Entrevista ao Professor Doutor Miguel Oliveira e Sousa


Introdução
Devido a questões tanto legais como médicas que surgiram durante a pesquisa do trabalho considerámos que seria interessante realizar uma entrevista a uma pessoa especializada, portanto resolvemos contactar o Professor Doutor Miguel Oliveira e Sousa, Presidente do CNECV que aceitou responder-nos a algumas questões.
 Contudo, é de realçar que estas ainda são questões emergentes que levantam muita polémica e promovem o debate.


Entrevista

1º. Questão             : O que é mais importante? Os interesses dos possíveis pais ou o bem estar da criança? Em caso de conflito, o que deve prevalecer?

 Professor Dr. Miguel Oliveira e Sousa (MOS): A criança, isto porque a criança é um indivíduo com os mesmos direitos.

2º. Questão            : Um embrião já pode ser considerado uma pessoa?

MOS: Não, um embrião é um ser vivo mas não pode ser considerado uma pessoa pois ainda não possui o sistema nervoso central funcional, não possui consciência nem é racional.

3º. Questão            : O que fazer com os embriões excedentários? 

MOS: Actualmente, está legislado que os embriões excedentários devem ser preservados durante 3 anos. A CNPMA quer aumentar este número para 6 anos.

4º. Questão            : Existe ligação entre a religião e a ciência? 

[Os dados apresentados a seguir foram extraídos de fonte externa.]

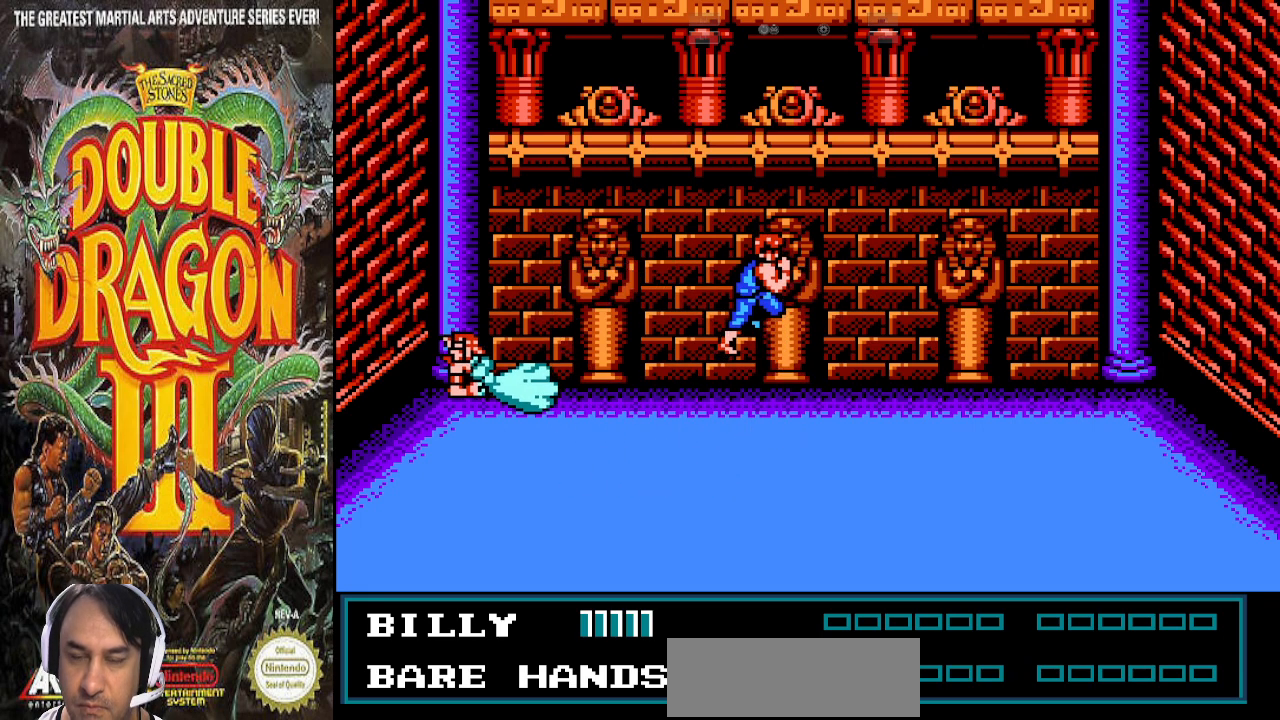
{"buttons": ["DPAD_LEFT"], "events": [[400, "DPAD_LEFT", "down"]]}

MOS: Não existe relação entre a religião e a ciência mas como é óbvio, se uma pessoa é religiosa, isto vai influenciar a sua profissão. Se a pessoa em questão for cientista o facto de ser religiosa vai influenciar a sua ciência.

5º. Questão            : Qual a sua opinião acerca do diagnóstico de pré-implantação. 

MOS: Sim, deve ser feito.

6º. Questão            : Qual a relação entre a CNPMA e a CNECV?

MOS: A Comissão Nacional de Procriação Medicamente Assistida faz parte de Comissão Nacional de Ética para as Ciências da Vida. Enquanto a CNECV trata de temas como a morte, a eutanásia, clonagem, etc. a CNPMA só trata de problemas directamente relacionados com a PMA.

7º. Questão            : Concorda com a doação de oócitos? 

MOS: Sim, em mulheres que não possuam ovários.

8º. Questão            : É a favor da maternidade de substituição?

MOS: Não, porque não é exclusivamente a genética que define a criança. Os nove meses que esta passa a fazer a gestação também influenciam o bebé, isto porque durante estes nove meses ocorrem fenómenos que definem que genes são activados e quais ficam inactivos. Assim, o mesmo bebé com o mesmo genoma vai ser diferente consoante o útero em que é gerado.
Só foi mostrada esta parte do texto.